Dive Brief:
-
Months after FDA publicly scrutinized a late mortality signal among patients with peripheral artery disease in the femoropopliteal artery who received paclitaxel-administering devices, manufacturers of the implicated stents and balloons are rolling out updated labels acknowledging the issue.
-
Simultaneously, companies are defending their products in newly released safety analyses, although FDA has questioned if currently available data is robust enough to settle concerns about the signal. The American Heart Association journal Circulation on Tuesday published an examination of three-year patient-level data on Philips' Stellarex DCB which the company said showed "no difference" in patient mortality compared to standard-of-care percutaneous angioplasty.
-
That fresh look at clinical trial data followed a similar showing by BD over the weekend at the Cardiovascular Research Foundation's Transcatheter Cardiovascular Therapeutics (TCT) symposium, where researchers presented a data analysis based on three controlled trials of the company's Lutonix DCB. That analysis, published in the Journal of the American College of Cardiology: Cardiovascular Interventions, found no significant differences in mortality rates.
Dive Insight:
The five companies that engaged with FDA on its two-day advisory committee meeting — BD, Philips, Medtronic, Cook Medical and Boston Scientific — had label changes approved by the agency Sept. 13 via PMA supplements.
FDA announced Aug. 7 it was "taking additional steps to address this signal, including working with manufacturers on updates to device labeling" after gaining insight from its Circulatory System Devices Panel and an agency-run meta-analysis. Both followed an FDA alert in January acknowledging findings from a JAHA meta-analysis indicating "strong evidence" that risk of death is "significantly increased" in patients beyond one year after receiving the devices.
Philips, Medtronic and Cook Medical all confirmed to MedTech Dive they have recently updated their instructions for use with a warning and additional clinical data summary information, with some also mentioning updates to patient brochures.
"There is uncertainty regarding the magnitude and mechanism for the increased late mortality risk, including the impact of repeat paclitaxel-coated device exposure," the added warning reads. "Physicians should discuss this late mortality signal and the benefits and risks of available treatment options with their patients."

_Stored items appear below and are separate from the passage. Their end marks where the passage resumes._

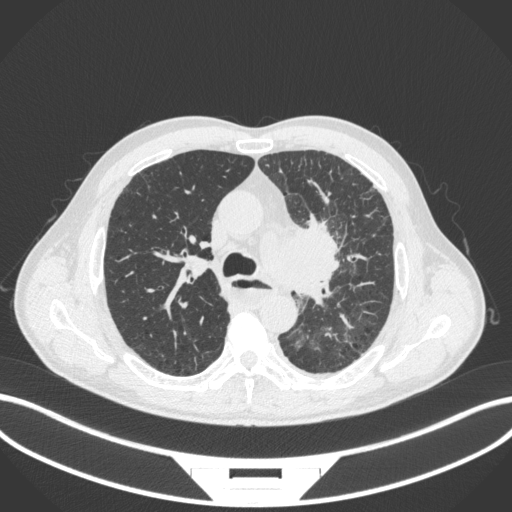
Chest CT, one axial slice; position 256 of 411 along the scan axis; reconstruction kernel B31f; 120 kVp; lung window (W 1500 / L -600 HU); 1 mm slice thickness; 512 × 512 image matrix, field of view 400 × 400 mm. Male patient, age 57 years. From the clinical record (not read from this slice): clinical TNM (as recorded): T2a N1 M0.
Outlined on this slice (rectangle marked by the reading radiologist):
- lung tumour (recorded histology: squamous cell carcinoma): bounding box (x1, y1, x2, y2) in pixels: (259, 209, 350, 303)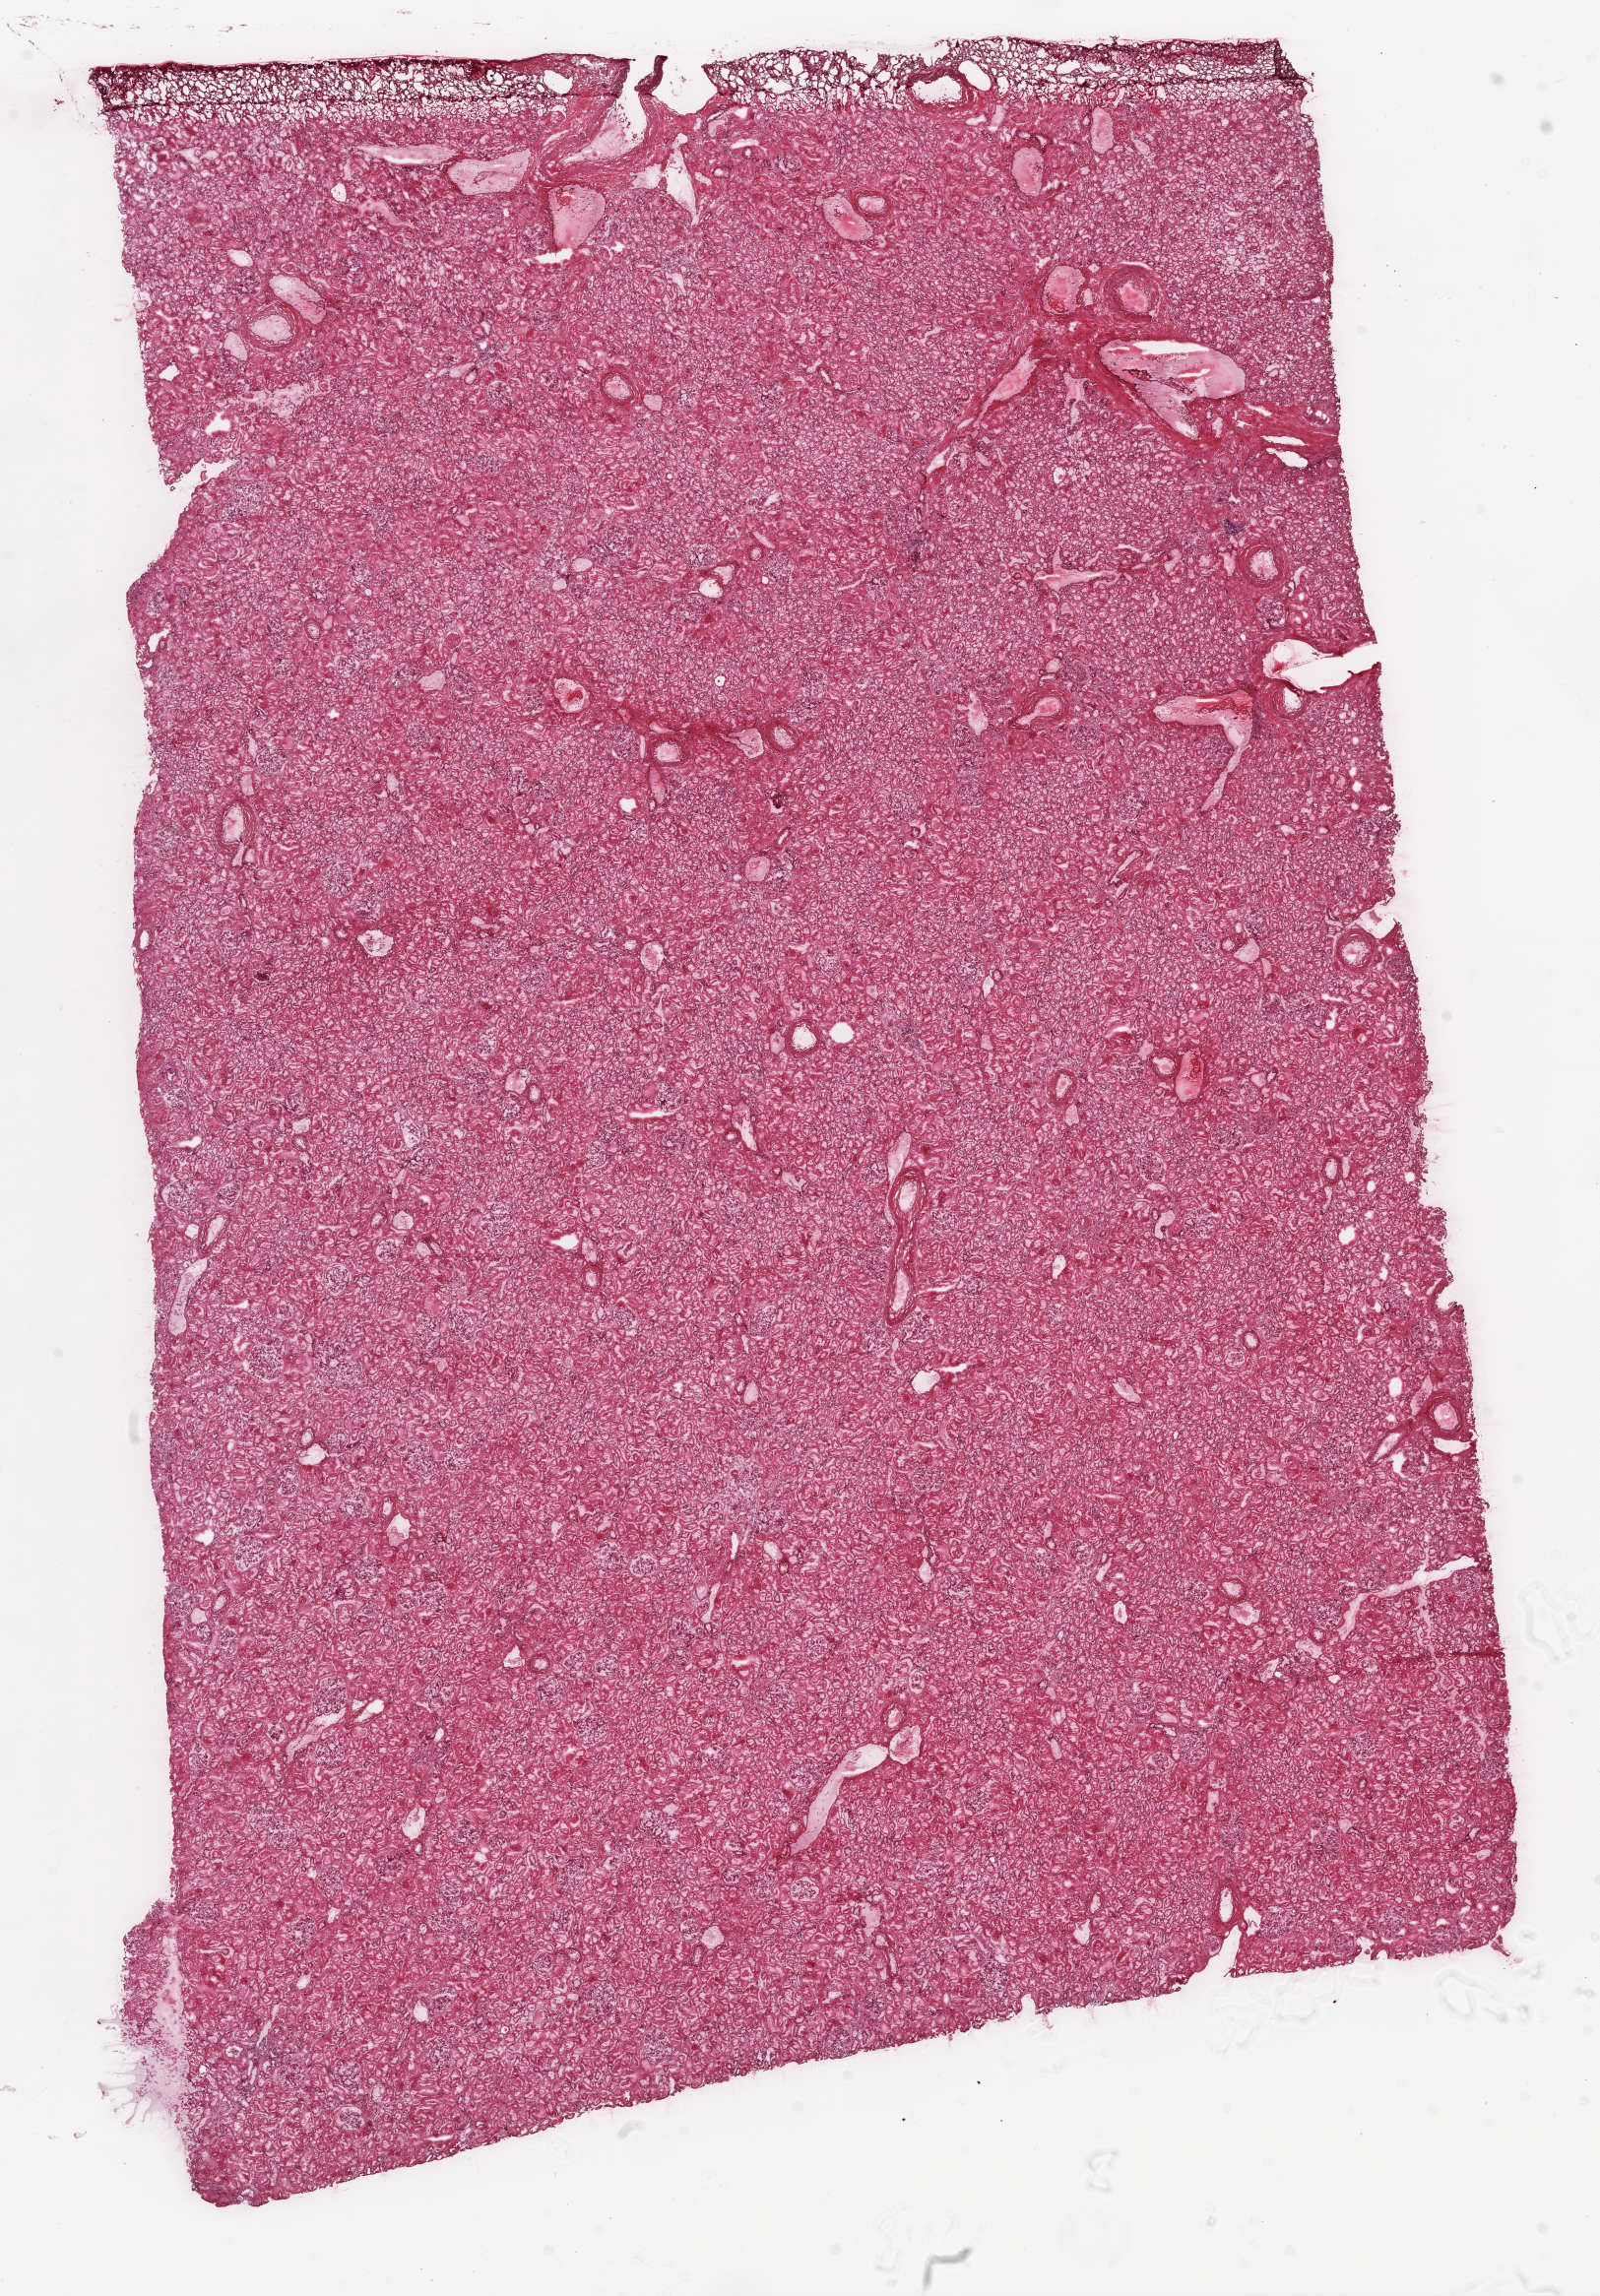
H&E-stained whole-slide image — low-resolution overview of the scanned area, about 13.0 x 18.7 mm (from a 20x scan). Frozen section from the top of the tissue portion. Sample: solid tissue normal (non-tumour tissue), kidney. Patient: male, age at initial diagnosis 63 years.
• this section: solid tissue normal (non-tumour) sample from the same patient
• patient diagnosis: Clear cell adenocarcinoma, NOS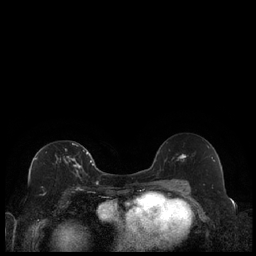
Breast MRI (dynamic contrast-enhanced), one axial slice; position 116 of 240 along the scan axis; dynamic contrast-enhanced series, time point 2 of 7 at this slice position (early post-contrast); 1.5 T; TE 1.9 ms, TR 4.2 ms; 0.8 mm slice thickness; 256 × 256 image matrix, field of view 320 × 320 mm. Female patient.
Annotated regions visible in this slice (semi-automatic segmentation, software-assisted and operator-edited):
- enhancing-tissue mask used for the functional tumour volume (all voxels passing the contrast-enhancement thresholds inside the analysis volume; usually the tumour): bounding box (x1, y1, x2, y2) in pixels: (35, 143, 89, 175)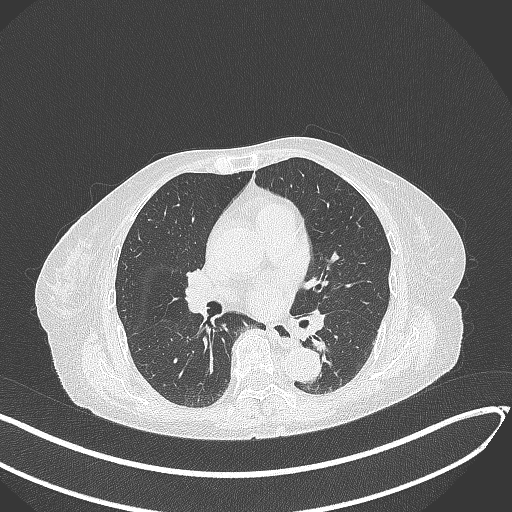
Chest CT, one axial slice; position 133 of 324 along the scan axis; 120 kVp; lung window (W 1500 / L -600 HU); 512 × 512 image matrix. Female patient, age 82 years. Case-level facts recorded for this patient, not image findings: clinical TNM (as recorded): T1b N0 M1.
Outlined on this slice (bounding box drawn by a radiologist):
- lung tumour (recorded histology: adenocarcinoma): bounding box [x1, y1, x2, y2] px = [312, 336, 331, 355]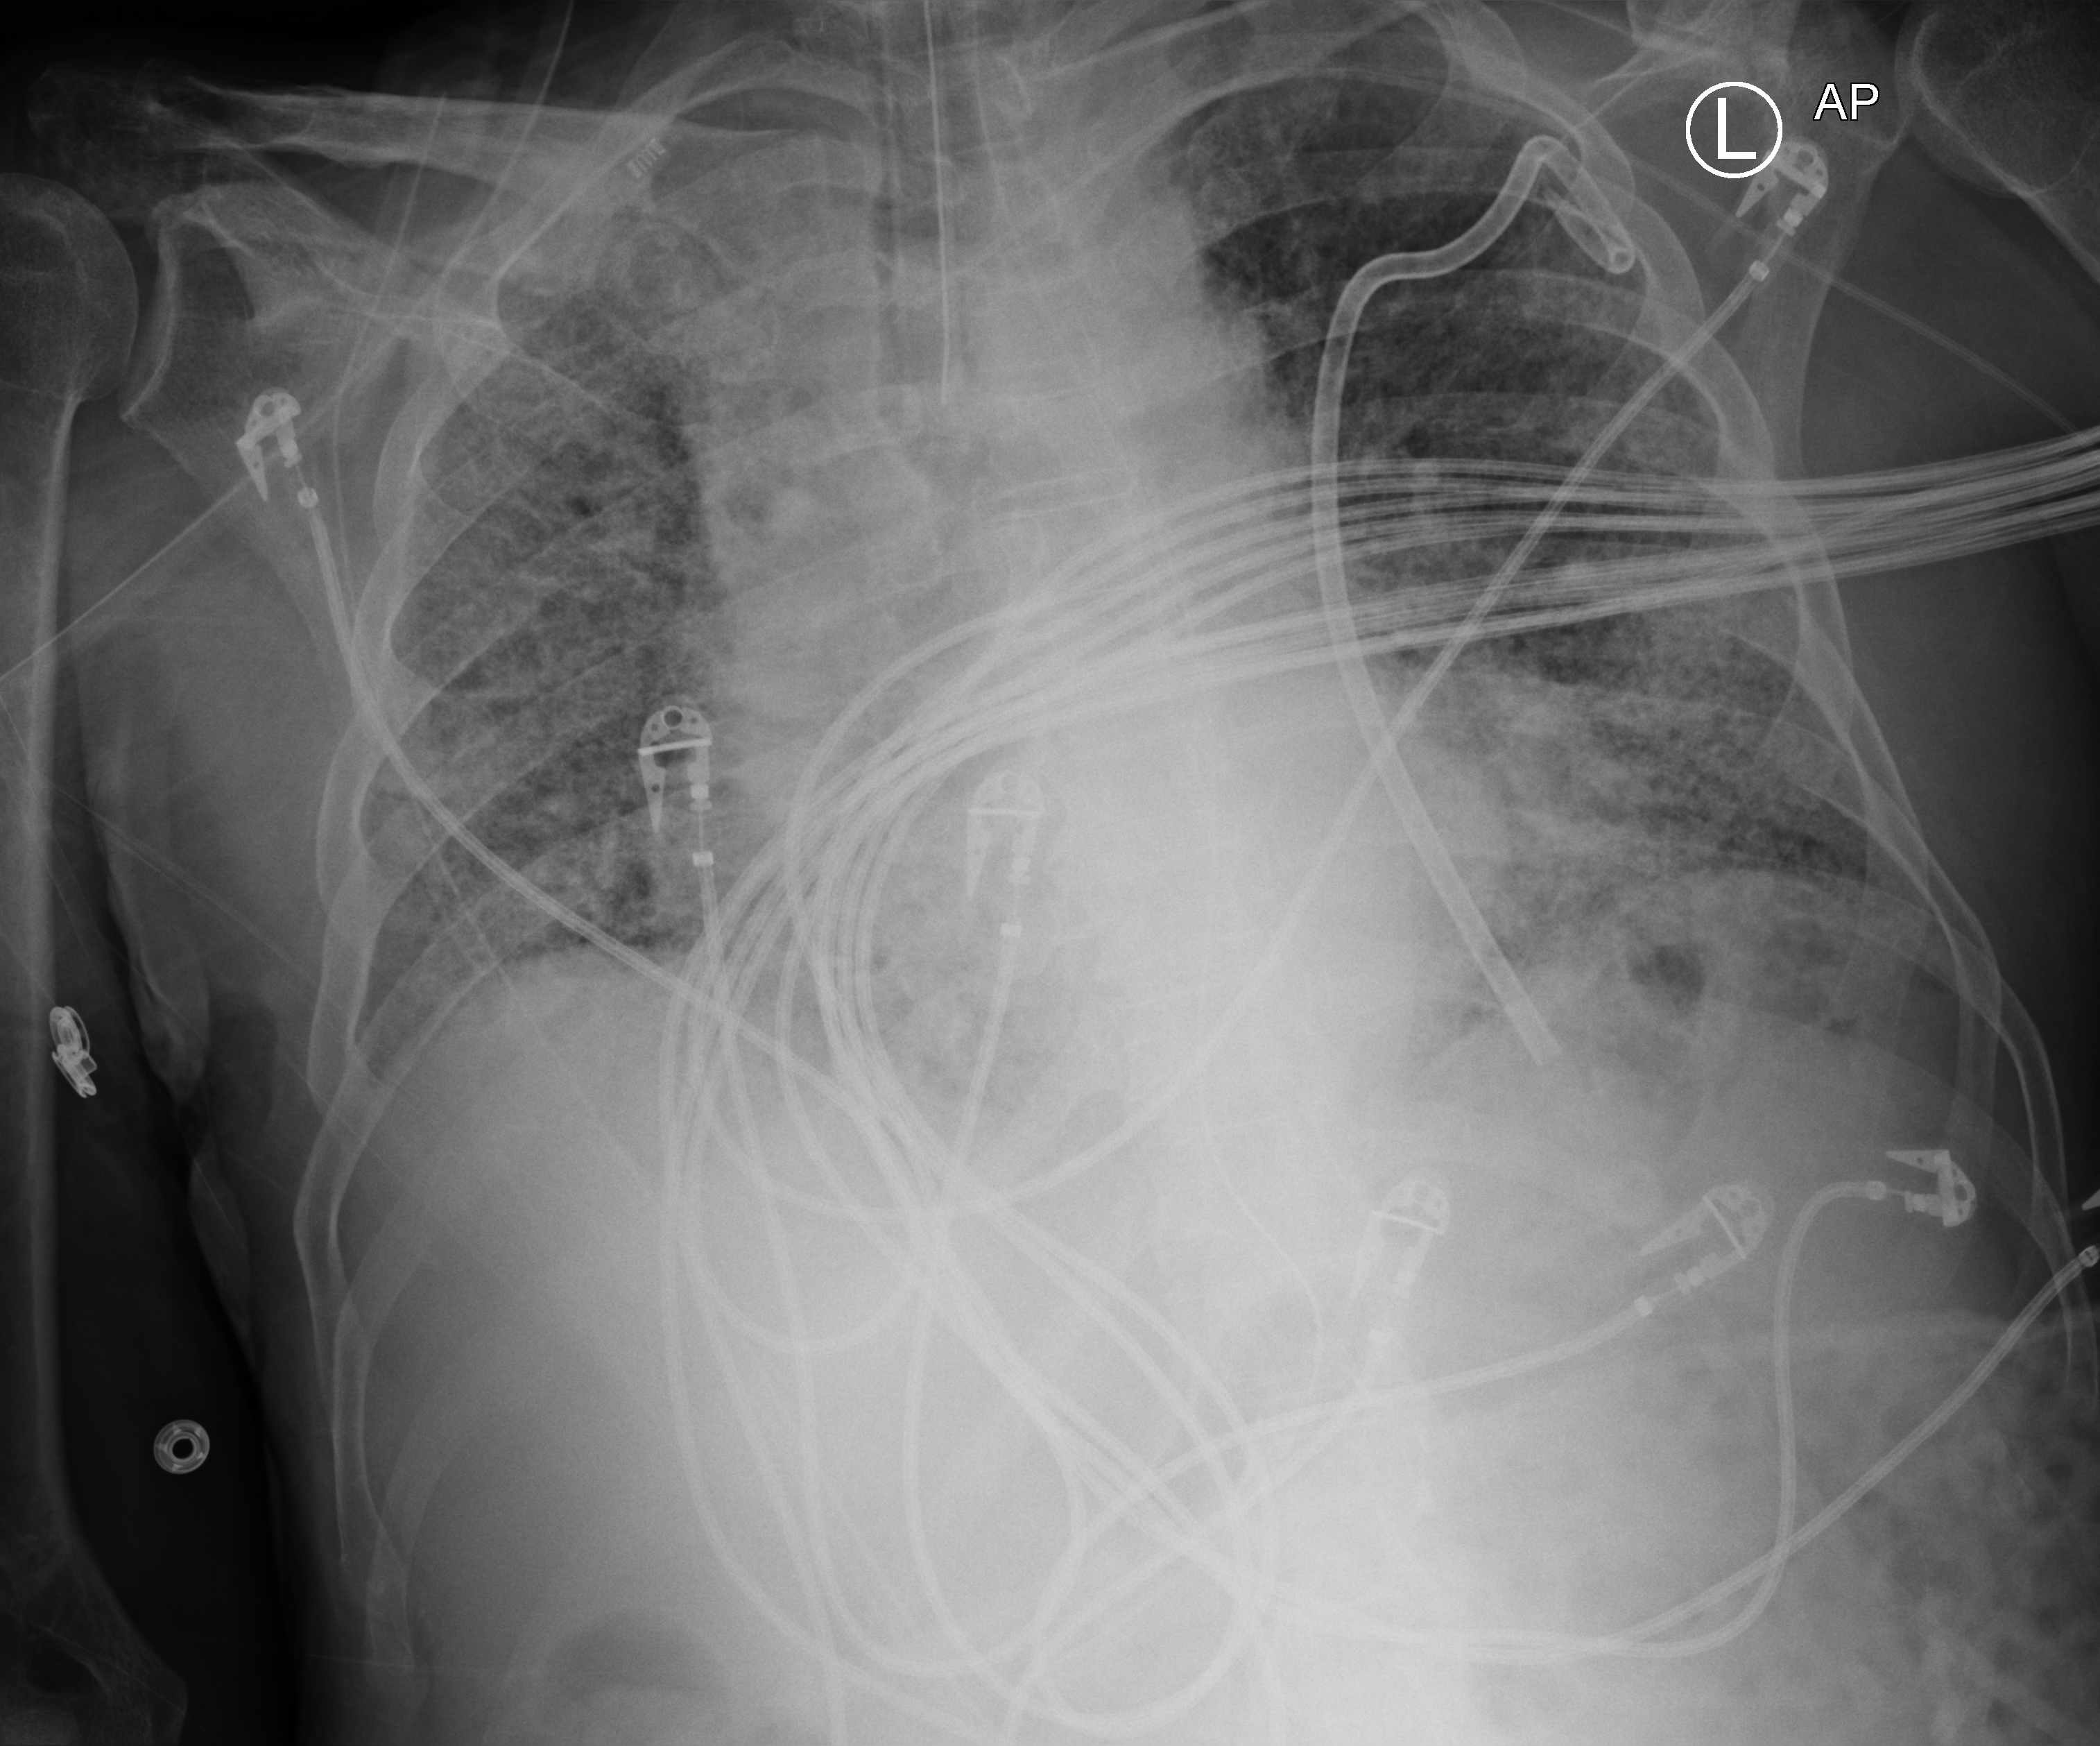
Chest X-ray (portable), anteroposterior (AP) projection. Male patient hospitalised with COVID-19, age 60–74 years.
Admission-level facts for this patient (not findings on this image; timing relative to this image not recorded): mechanically ventilated during this hospital stay: yes; admitted to intensive care during this hospital stay: yes.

A Boston Scientific representative said the label change is "being implemented per FDA guidance over the next several weeks." The global clinical trial of its Eluvia stent will follow patients to five years, as will its randomized trial comparing Eluvia to bare metal stents. The latter trial is currently enrolling, the spokesperson said.
A BD spokesperson said the company was "not able to confirm definitive timing when the label change will take effect."
At TCT, discussions of the paclitaxel safety signal were "more mature" than some of the earlier ones, symposium co-director Ajay Kirtane, director of the cardiac catheterization labs at NewYork-Presbyterian Hospital/Columbia University Irving Medical Center, told MedTech Dive.
According to event coverage from analysts at Cowen, FDA's cardiovascular devices office head Bram Zuckerman praised the authors of the original JAHA meta-analysis, and highlighted FDA's August safety notice, label revisions and efforts to ensure long-term clinical studies are run to completion. He also expressed agency support for manufacturers' additional analyses of the long-term data sets, according to a Cowen note.
A Medtronic spokesperson also highlighted an updated version of a Medicare beneficiary data analysis by Eric Secemsky, director of vascular intervention at Beth Israel Deaconess Medical Center's Cardiovascular Institute. That analysis found no difference in survival among more than 150,000 patients followed for two to four years.
"The CMS data is an example of a large data set that may provide us more insight as they have the power to investigate the signals found in the RCTs further," the spokesperson said in an email to MedTech Dive.
Medtronic will present global four-year data on its IN.PACT Admiral balloon at VIVA (Vascular Interventional Advances) in November.